### Work instructions
Find every line in the records below that contains the word "series", and copy each of those lines.

Segment Start: Raw data

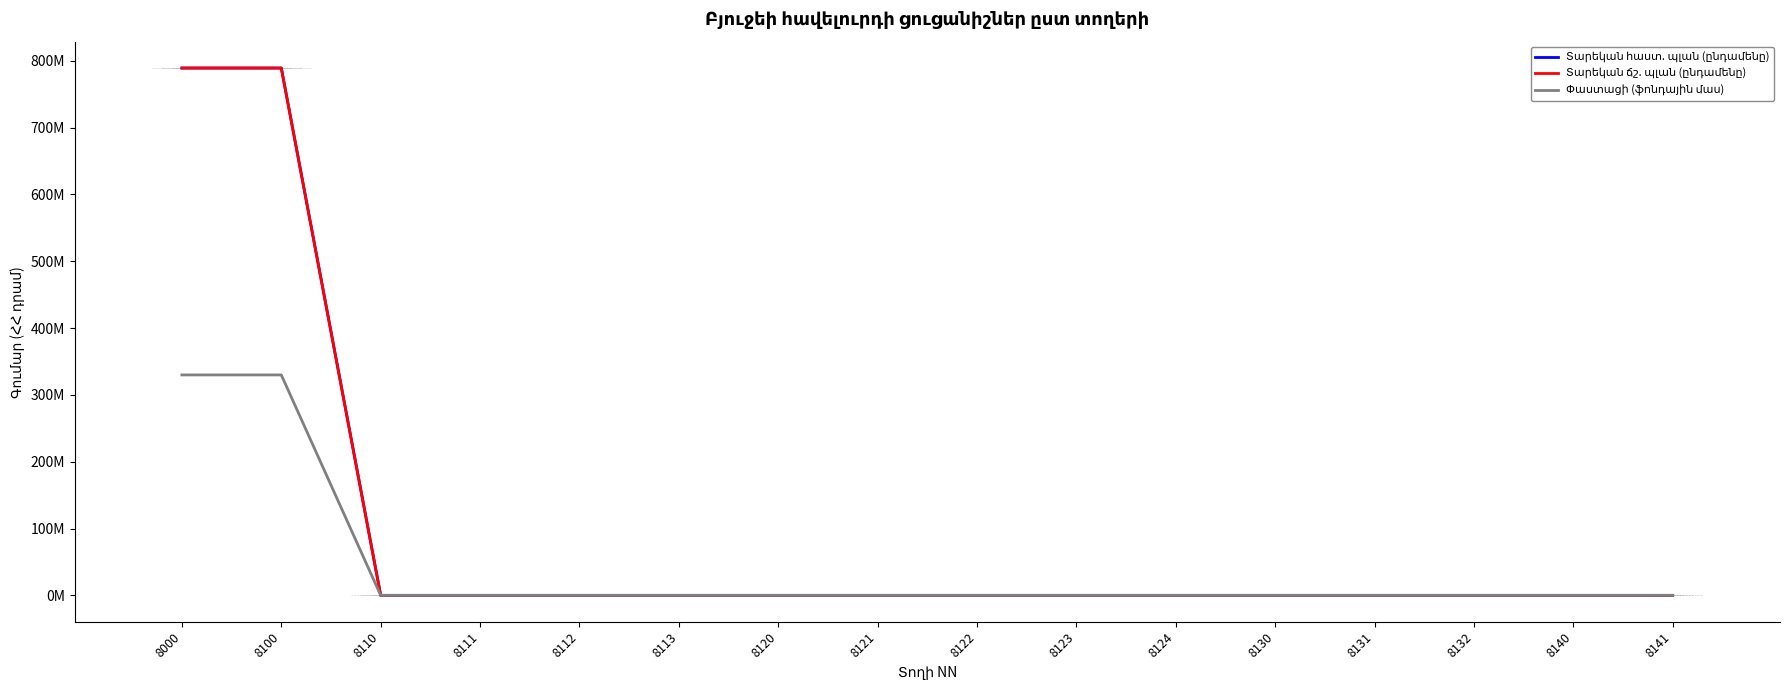

At which category is the sum across all series the highest?

8000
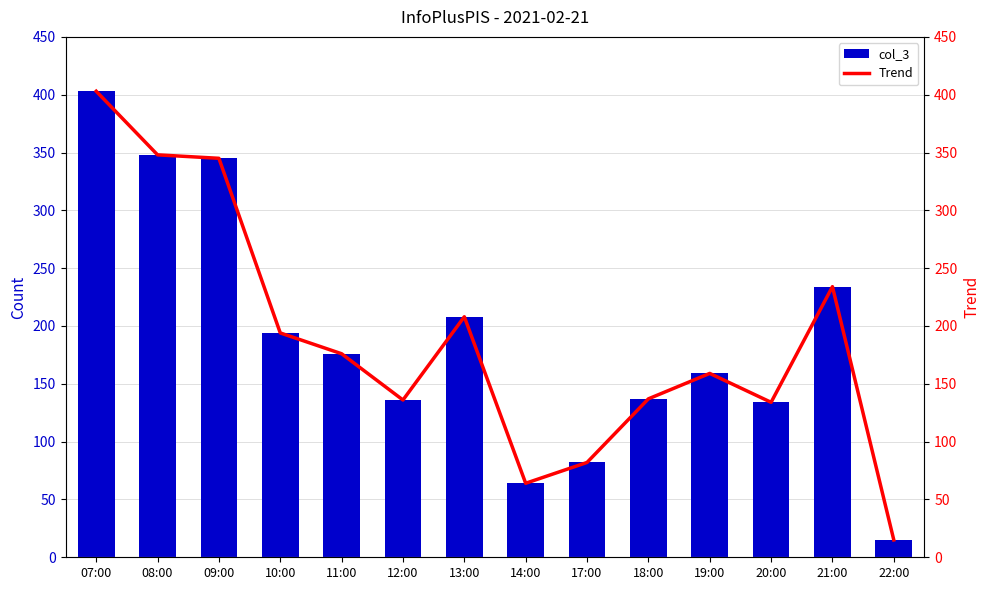

At how many categories does at least one series exceed 327?

3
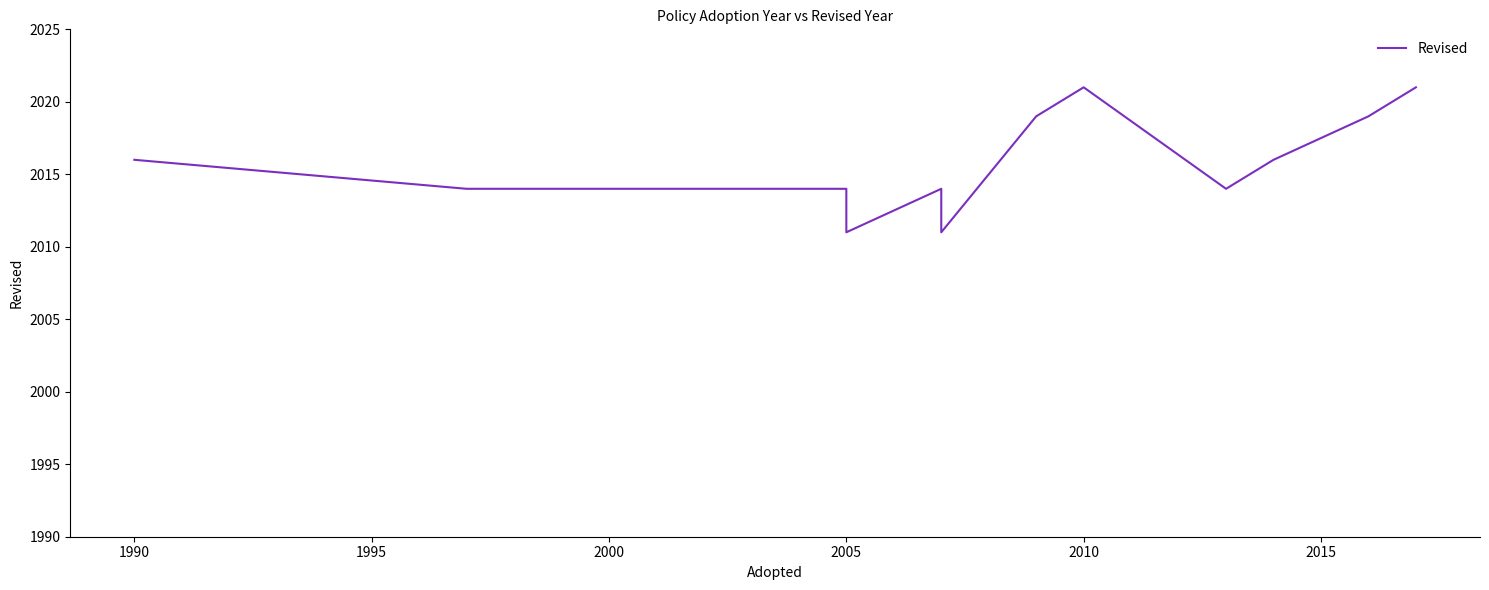

What is the maximum value shown in the chart?

2021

Segment End: Raw data

### The answer
At which category is the sum across all series the highest?
At how many categories does at least one series exceed 327?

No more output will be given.